*Your instructions*
Write out nothing except the lines of the entries below, from the first through the one containing "professionnel avec un nettoyeur à haute", exactly and without pictures.

*The data*
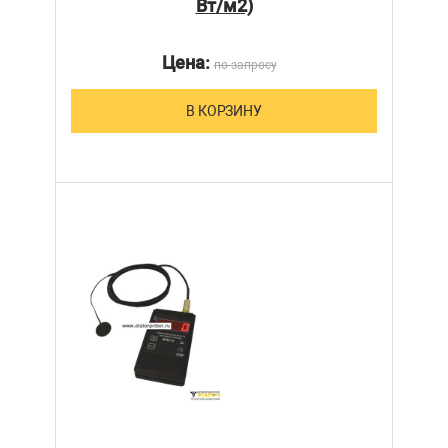
Вт/м2)
Цена:
по запросу
В КОРЗИНУ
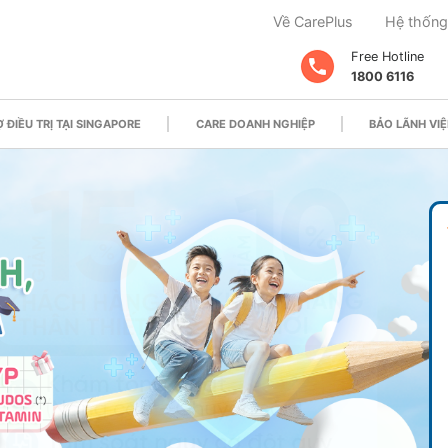
Về CarePlus
Hệ thống
Free Hotline
1800 6116
 ĐIỀU TRỊ TẠI SINGAPORE
CARE DOANH NGHIỆP
BẢO LÃNH VIỆ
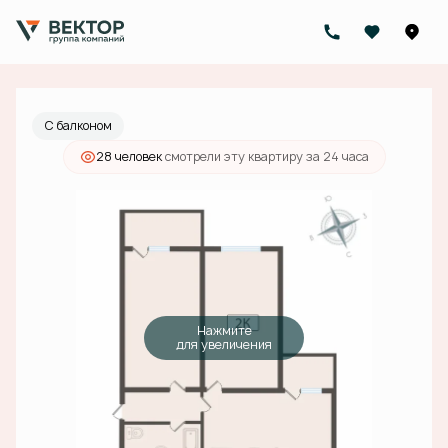
2
2-комнатная
66.4 м
10 350 000 руб.
Ипотека
от 37 171 руб./мес.
С балконом
28 человек
смотрели эту квартиру за 24 часа
Нажмите
для увеличения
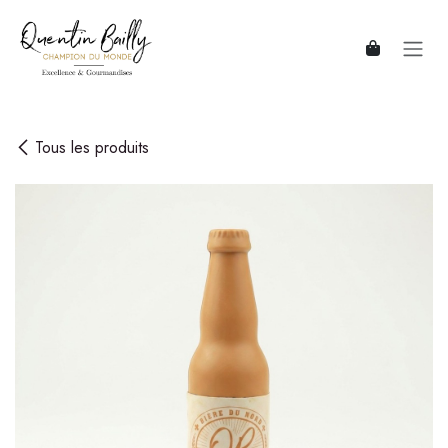
Se rendre au contenu
Tous les produits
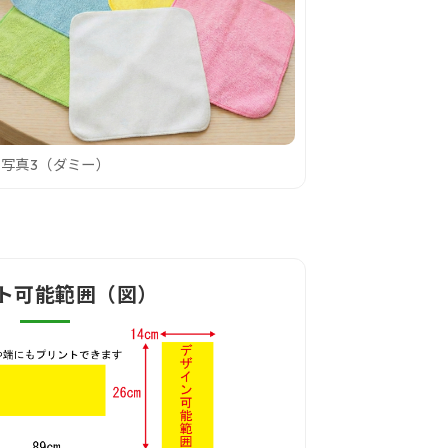
写真3（ダミー）
ト可能範囲（図）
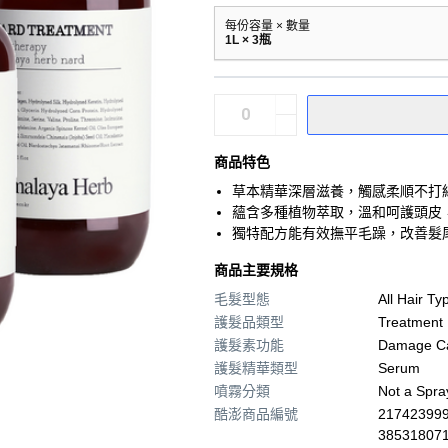
每份容量 × 數量
1L × 3瓶
商品特色
草本精華深層滋養，觸感柔順不打
蘊含多種植物萃取，溫和呵護頭皮
獨特配方能有效撫平毛躁，改善髮
商品主要規格
毛髮型態
All Hair Ty
護髮品類型
Treatment
護髮素功能
Damage C
護髮精華類型
Serum
噴霧分類
Not a Spra
酷澎商品編號
217423999
38531807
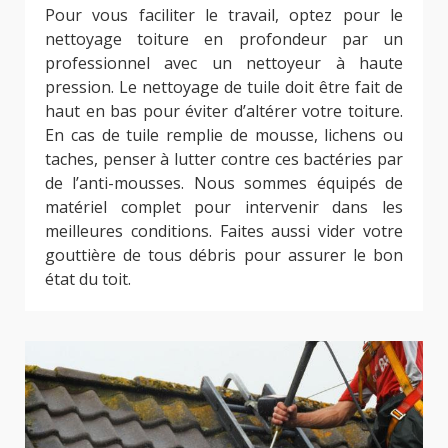
Pour vous faciliter le travail, optez pour le
nettoyage toiture en profondeur par un
professionnel avec un nettoyeur à haute
pression. Le nettoyage de tuile doit être fait de
haut en bas pour éviter d’altérer votre toiture.
En cas de tuile remplie de mousse, lichens ou
taches, penser à lutter contre ces bactéries par
de l’anti-mousses. Nous sommes équipés de
matériel complet pour intervenir dans les
meilleures conditions. Faites aussi vider votre
gouttière de tous débris pour assurer le bon
état du toit.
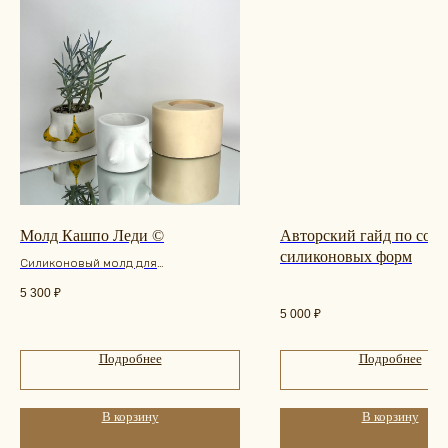
Молд Кашпо Леди ©
Авторский гайд по соз
силиконовых форм
Силиконовый молд для
изготовления кашпо/горшка для
5 300
₽
комнатных растений.
5 000
₽
Мастер - модель была выполнена
вручную.
Подробнее
Подробнее
В корзину
В корзину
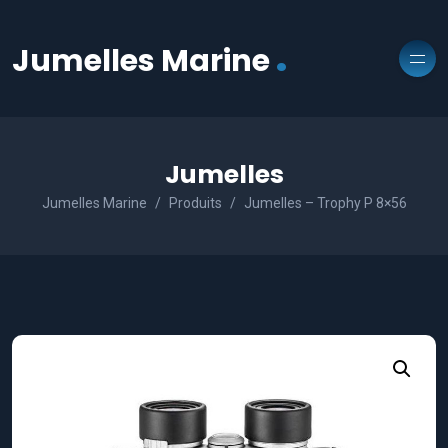
.
Jumelles Marine
Jumelles
Jumelles Marine
Produits
Jumelles – Trophy P 8×56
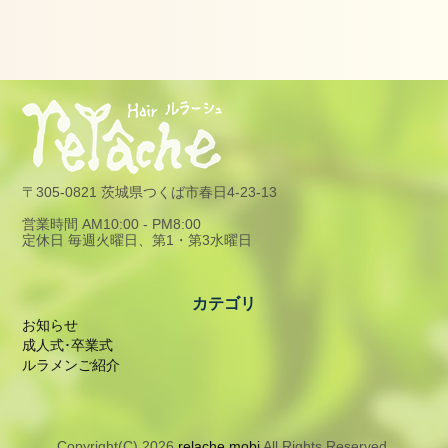
一
緒
に
働
き
ま
せ
ん
か？
〒305-0821 茨城県つくば市春日4-23-13
営業時間 AM10:00 - PM8:00
定休日 毎週火曜日、第1・第3水曜日
カテゴリ
お知らせ
成人式･卒業式
ルラメンご紹介
Copyright(C) 2026
relache.mobi
All Rights Reserved.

*Response box*
Вт/м2)
Цена:
по запросу
В КОРЗИНУ
Về CarePlus
Hệ thống
Free Hotline
1800 6116
 ĐIỀU TRỊ TẠI SINGAPORE
CARE DOANH NGHIỆP
BẢO LÃNH VIỆ
2
2-комнатная
66.4 м
10 350 000 руб.
Ипотека
от 37 171 руб./мес.
С балконом
28 человек
смотрели эту квартиру за 24 часа
Нажмите
для увеличения
Se rendre au contenu
Tous les produits
写真3（ダミー）
ト可能範囲（図）
每份容量 × 數量
1L × 3瓶
商品特色
草本精華深層滋養，觸感柔順不打
蘊含多種植物萃取，溫和呵護頭皮
獨特配方能有效撫平毛躁，改善髮
商品主要規格
毛髮型態
All Hair Ty
護髮品類型
Treatment
護髮素功能
Damage C
護髮精華類型
Serum
噴霧分類
Not a Spra
酷澎商品編號
217423999
38531807
Pour vous faciliter le travail, optez pour le
nettoyage toiture en profondeur par un
professionnel avec un nettoyeur à haute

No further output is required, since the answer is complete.